━━ Data records ━━

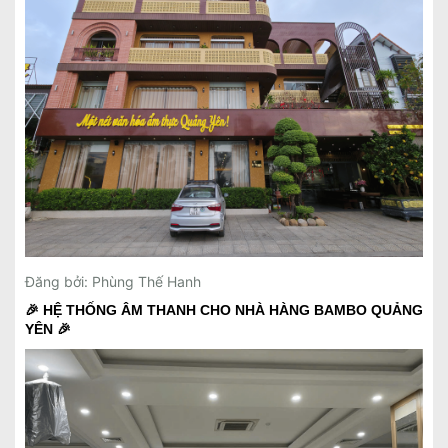
Đăng bởi: Phùng Thế Hanh
🎉 HỆ THỐNG ÂM THANH CHO NHÀ HÀNG BAMBO QUẢNG
YÊN 🎉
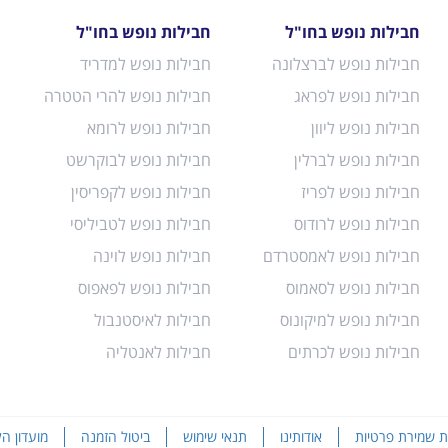
חבילות נופש בחו"ל
חבילות נופש בחו"ל
חבילות נופש לברצלונה
חבילות נופש למדריד
חבילות נופש לפראג
חבילות נופש להרי הטטרה
חבילות נופש ליוון
חבילות נופש לרומא
חבילות נופש לברלין
חבילות נופש לבוקרשט
חבילות נופש לפריז
חבילות נופש לקפריסין
חבילות נופש לרודוס
חבילות נופש לטביליסי
חבילות נופש לאמסטרדם
חבילות נופש לוינה
חבילות נופש לסאמוס
חבילות נופש לפאפוס
חבילות נופש למיקונוס
חבילות לאיסטנבול
חבילות נופש לכרתים
חבילות לאנטליה
ות שמירת פרטיות
אודותינו
תנאי שימוש
ביטול הזמנה
מועדון ה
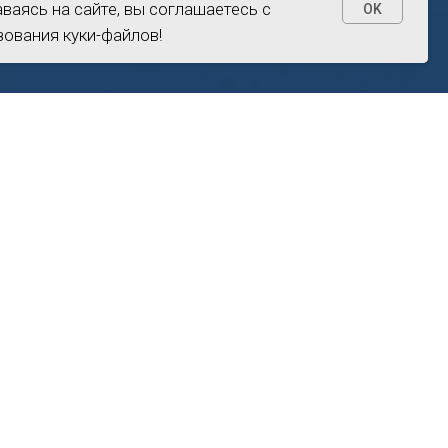
аваясь на сайте, вы соглашаетесь с
аваясь на сайте, вы соглашаетесь с
OK
OK
ования куки-файлов!
ования куки-файлов!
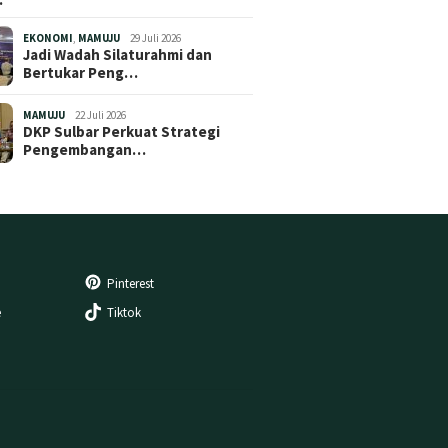
EKONOMI
,
MAMUJU
29 Juli 2026
Jadi Wadah Silaturahmi dan
Bertukar Peng…
MAMUJU
22 Juli 2026
DKP Sulbar Perkuat Strategi
Pengembangan…
Pinterest
e
Tiktok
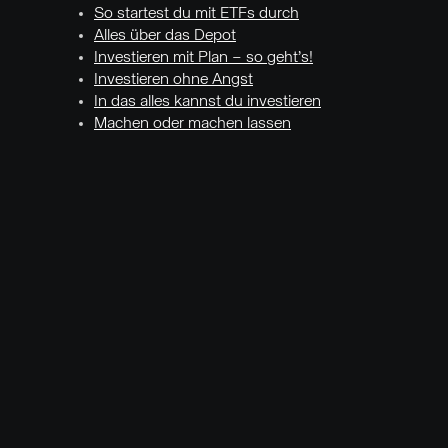
So startest du mit ETFs durch
Alles über das Depot
Investieren mit Plan – so geht’s!
Investieren ohne Angst
In das alles kannst du investieren
Machen oder machen lassen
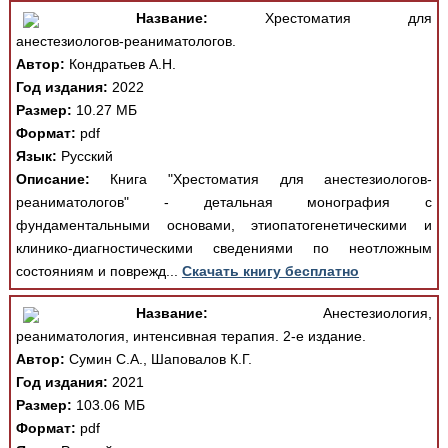
Название:
Хрестоматия для
анестезиологов-реаниматологов.
Автор:
Кондратьев А.Н.
Год издания:
2022
Размер:
10.27 МБ
Формат:
pdf
Язык:
Русский
Описание:
Книга "Хрестоматия для анестезиологов-
реаниматологов" - детальная монография с
фундаментальными основами, этиопатогенетическими и
клинико-диагностическими сведениями по неотложным
состояниям и поврежд...
Скачать книгу бесплатно
Название:
Анестезиология,
реаниматология, интенсивная терапия. 2-е издание.
Автор:
Сумин С.А., Шаповалов К.Г.
Год издания:
2021
Размер:
103.06 МБ
Формат:
pdf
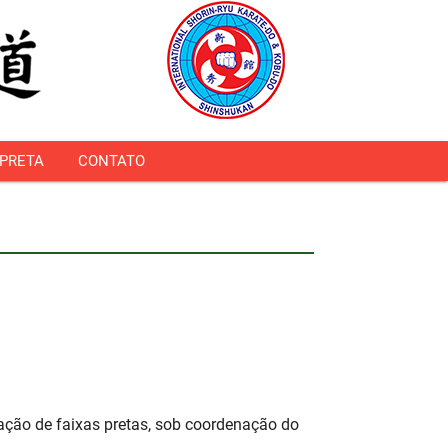
 PRETA
CONTATO
ão de faixas pretas, sob coordenação do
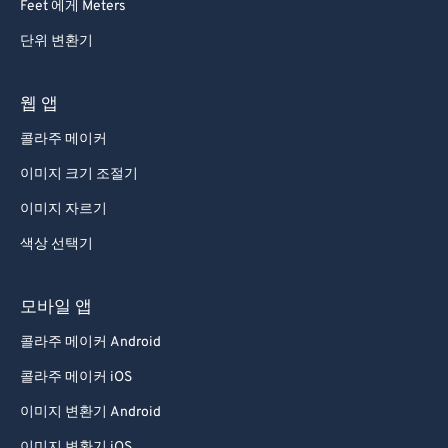
Feet 에게 Meters
단위 변환기
웹 앱
콜라주 메이커
이미지 크기 조절기
이미지 자르기
색상 선택기
모바일 앱
콜라주 메이커 Android
콜라주 메이커 iOS
이미지 변환기 Android
이미지 변환기 iOS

━━━

[Problem to solve] Send back the listing exactly as it stands. Do not include the pictures.

[Task result]
Đăng bởi: Phùng Thế Hanh
🎉 HỆ THỐNG ÂM THANH CHO NHÀ HÀNG BAMBO QUẢNG
YÊN 🎉
חבילות נופש בחו"ל
חבילות נופש בחו"ל
חבילות נופש לברצלונה
חבילות נופש למדריד
חבילות נופש לפראג
חבילות נופש להרי הטטרה
חבילות נופש ליוון
חבילות נופש לרומא
חבילות נופש לברלין
חבילות נופש לבוקרשט
חבילות נופש לפריז
חבילות נופש לקפריסין
חבילות נופש לרודוס
חבילות נופש לטביליסי
חבילות נופש לאמסטרדם
חבילות נופש לוינה
חבילות נופש לסאמוס
חבילות נופש לפאפוס
חבילות נופש למיקונוס
חבילות לאיסטנבול
חבילות נופש לכרתים
חבילות לאנטליה
ות שמירת פרטיות
אודותינו
תנאי שימוש
ביטול הזמנה
מועדון ה
аваясь на сайте, вы соглашаетесь с
аваясь на сайте, вы соглашаетесь с
OK
OK
ования куки-файлов!
ования куки-файлов!
EKONOMI
,
MAMUJU
29 Juli 2026
Jadi Wadah Silaturahmi dan
Bertukar Peng…
MAMUJU
22 Juli 2026
DKP Sulbar Perkuat Strategi
Pengembangan…
Pinterest
e
Tiktok
So startest du mit ETFs durch
Alles über das Depot
Investieren mit Plan – so geht’s!
Investieren ohne Angst
In das alles kannst du investieren
Machen oder machen lassen
Название:
Хрестоматия для
анестезиологов-реаниматологов.
Автор:
Кондратьев А.Н.
Год издания:
2022
Размер:
10.27 МБ
Формат:
pdf
Язык:
Русский
Описание:
Книга "Хрестоматия для анестезиологов-
реаниматологов" - детальная монография с
фундаментальными основами, этиопатогенетическими и
клинико-диагностическими сведениями по неотложным
состояниям и поврежд...
Скачать книгу бесплатно
Название:
Анестезиология,
реаниматология, интенсивная терапия. 2-е издание.
Автор:
Сумин С.А., Шаповалов К.Г.
Год издания:
2021
Размер:
103.06 МБ
Формат:
pdf
 PRETA
CONTATO
ão de faixas pretas, sob coordenação do
Feet 에게 Meters
단위 변환기
웹 앱
콜라주 메이커
이미지 크기 조절기
이미지 자르기
색상 선택기
모바일 앱
콜라주 메이커 Android
콜라주 메이커 iOS
이미지 변환기 Android
이미지 변환기 iOS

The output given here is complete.